When a plan or usage limit blocks a capability, briefly name the limit and any required tier reported by the API. Link to https://arcmira.com/pricing as "Plan access details" for information; do not upgrade a plan. Requested Premium work uses credits from the account's plan, then its on-demand budget, without another confirmation. Preserve error codes and reported quota or reset facts. If the user requested Premium, keep quality: "premium". Do not retry with captions, suggest third-party transcripts, or present them as equivalent. Only change the requested quality if the user asks.
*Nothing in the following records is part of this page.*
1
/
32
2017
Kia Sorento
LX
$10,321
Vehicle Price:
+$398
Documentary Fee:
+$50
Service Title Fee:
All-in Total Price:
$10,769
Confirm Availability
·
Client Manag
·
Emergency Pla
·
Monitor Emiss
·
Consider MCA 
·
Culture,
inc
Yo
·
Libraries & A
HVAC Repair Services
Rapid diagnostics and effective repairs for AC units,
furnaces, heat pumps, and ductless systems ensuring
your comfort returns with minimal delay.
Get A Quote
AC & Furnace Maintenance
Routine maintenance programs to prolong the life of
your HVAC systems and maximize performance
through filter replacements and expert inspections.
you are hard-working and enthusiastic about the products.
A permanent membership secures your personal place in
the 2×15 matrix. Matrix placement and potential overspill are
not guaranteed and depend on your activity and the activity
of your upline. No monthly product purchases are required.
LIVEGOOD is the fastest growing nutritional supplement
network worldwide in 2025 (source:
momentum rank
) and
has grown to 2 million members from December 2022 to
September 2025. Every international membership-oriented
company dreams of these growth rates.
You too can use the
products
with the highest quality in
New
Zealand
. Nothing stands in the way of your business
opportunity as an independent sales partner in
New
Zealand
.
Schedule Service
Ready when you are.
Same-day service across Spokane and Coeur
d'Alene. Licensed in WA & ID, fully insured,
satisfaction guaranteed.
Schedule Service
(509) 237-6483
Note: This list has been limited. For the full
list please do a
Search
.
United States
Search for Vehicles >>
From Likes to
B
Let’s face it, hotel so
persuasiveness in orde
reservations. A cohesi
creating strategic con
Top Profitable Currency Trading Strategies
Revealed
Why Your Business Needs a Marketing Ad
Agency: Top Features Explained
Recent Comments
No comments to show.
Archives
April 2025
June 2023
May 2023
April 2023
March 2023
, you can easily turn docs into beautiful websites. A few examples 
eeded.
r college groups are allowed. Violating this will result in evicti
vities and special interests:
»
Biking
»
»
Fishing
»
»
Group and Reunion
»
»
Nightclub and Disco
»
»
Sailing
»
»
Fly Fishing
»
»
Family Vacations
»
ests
Search as_of is the newest publication date among the returned passages, not the date the whole index was updated. For channel freshness, call arcmira.status({ channelId }) and report channel.search_indexed_through for transcript search. A result date or an empty query does not establish missing recent episodes.
Keep outside evidence separate from Arcmira results. Docs: https://arcmira.com/docs/mcp-server
After the answer
When the answer named companies, people, shows or topics worth following, offer once to save them to a monitor so updates arrive on their own. On a yes, follow the company-watch skill: it lists the user's monitors first and asks how they want updates.
If anything was wrong, slow, or missing for the user, send one arcmira_feedback.